I mean like I knew I could do it using reflection, but it will be worse in performance. This is why the main question arises: why no half implicit generics?

I mean, it seemed like your code was very high-level to begin with in terms of performance. Ultimately, you are right, there is a limitation in Kotlin in which you may only introduce one generic at a time and have the extras be implied (i.e. you cannot do something crazy like

<E: Map<F, Event<G>>>

). Maybe someday (but very likely not). I think for your situation you will always have to pass at least two types. The base

E

type, and then the reified type. So

<E, reified T: Event<E>>

, not ideal, but if you truly want access to the reified instance, then both are neccessary.

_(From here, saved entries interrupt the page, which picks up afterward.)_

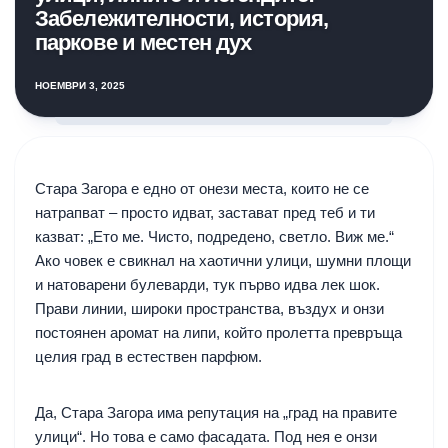
Забележителности, история,
паркове и местен дух
НОЕМВРИ 3, 2025
Стара Загора е едно от онези места, които не се
натрапват – просто идват, застават пред теб и ти
казват: „Ето ме. Чисто, подредено, светло. Виж ме.“
Ако човек е свикнал на хаотични улици, шумни площи
и натоварени булеварди, тук първо идва лек шок.
Прави линии, широки пространства, въздух и онзи
постоянен аромат на липи, който пролетта превръща
целия град в естествен парфюм.
Да, Стара Загора има репутация на „град на правите
улици“. Но това е само фасадата. Под нея е онзи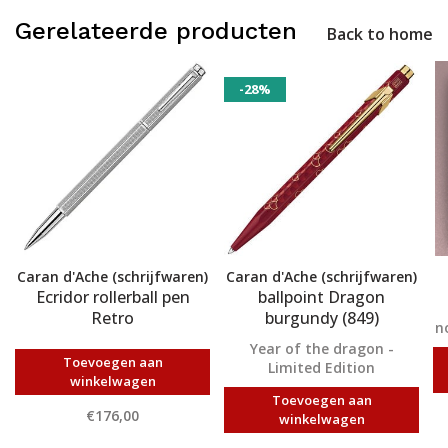
Gerelateerde producten
Back to home
-28%
Caran d'Ache (schrijfwaren)
Caran d'Ache (schrijfwaren)
Ecridor rollerball pen
ballpoint Dragon
Retro
burgundy (849)
n
Year of the dragon -
Toevoegen aan
Limited Edition
winkelwagen
Toevoegen aan
€176,00
winkelwagen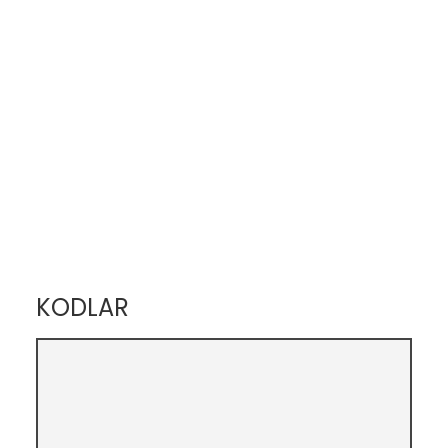
KODLAR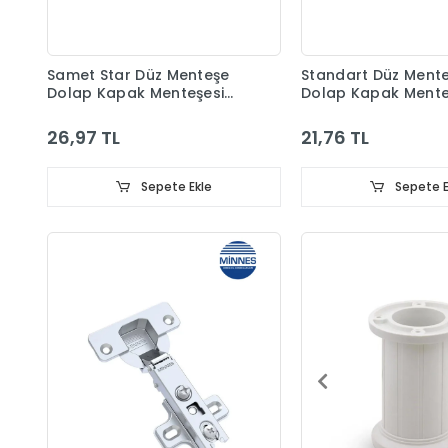
Samet Star Düz Menteşe
Standart Düz Ment
Dolap Kapak Menteşesi
Dolap Kapak Mente
Taban Dahil
Taban Dahil
26,97 TL
21,76 TL
Sepete Ekle
Sepete E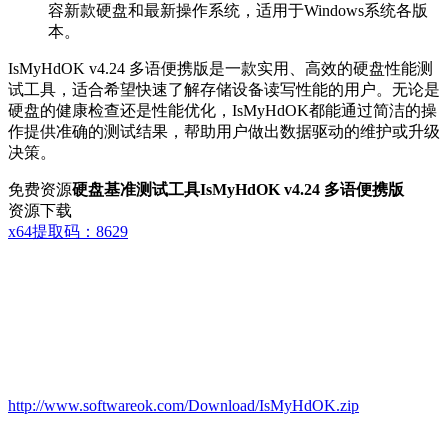
容新款硬盘和最新操作系统，适用于Windows系统各版
本。
IsMyHdOK v4.24 多语便携版是一款实用、高效的硬盘性能测
试工具，适合希望快速了解存储设备读写性能的用户。无论是
硬盘的健康检查还是性能优化，IsMyHdOK都能通过简洁的操
作提供准确的测试结果，帮助用户做出数据驱动的维护或升级
决策。
免费资源
硬盘基准测试工具IsMyHdOK v4.24 多语便携版
资源下载
x64
提取码：8629
http://www.softwareok.com/Download/IsMyHdOK.zip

I think T being reified does not mean E to be reified. E is lost at compilation if I'm not wrong. E comes from type of ObservableCollection<E>. I tried some things like:

kotlin
observableList.on { event: ElementAddEvent<Int> ->

}

It works, but I really wanted to shift this to Generics as IDE usually lands you on generic at autocompletion. And generic looks (alot) cleaner. If there were optional generics, it could actually look better.

Oh true, you can also specify the specific type like that. To me that actually looks the cleanest, you just have to specify the specific type once. The only redundant part is

Int

. I don't think it'll get much cleaner than that.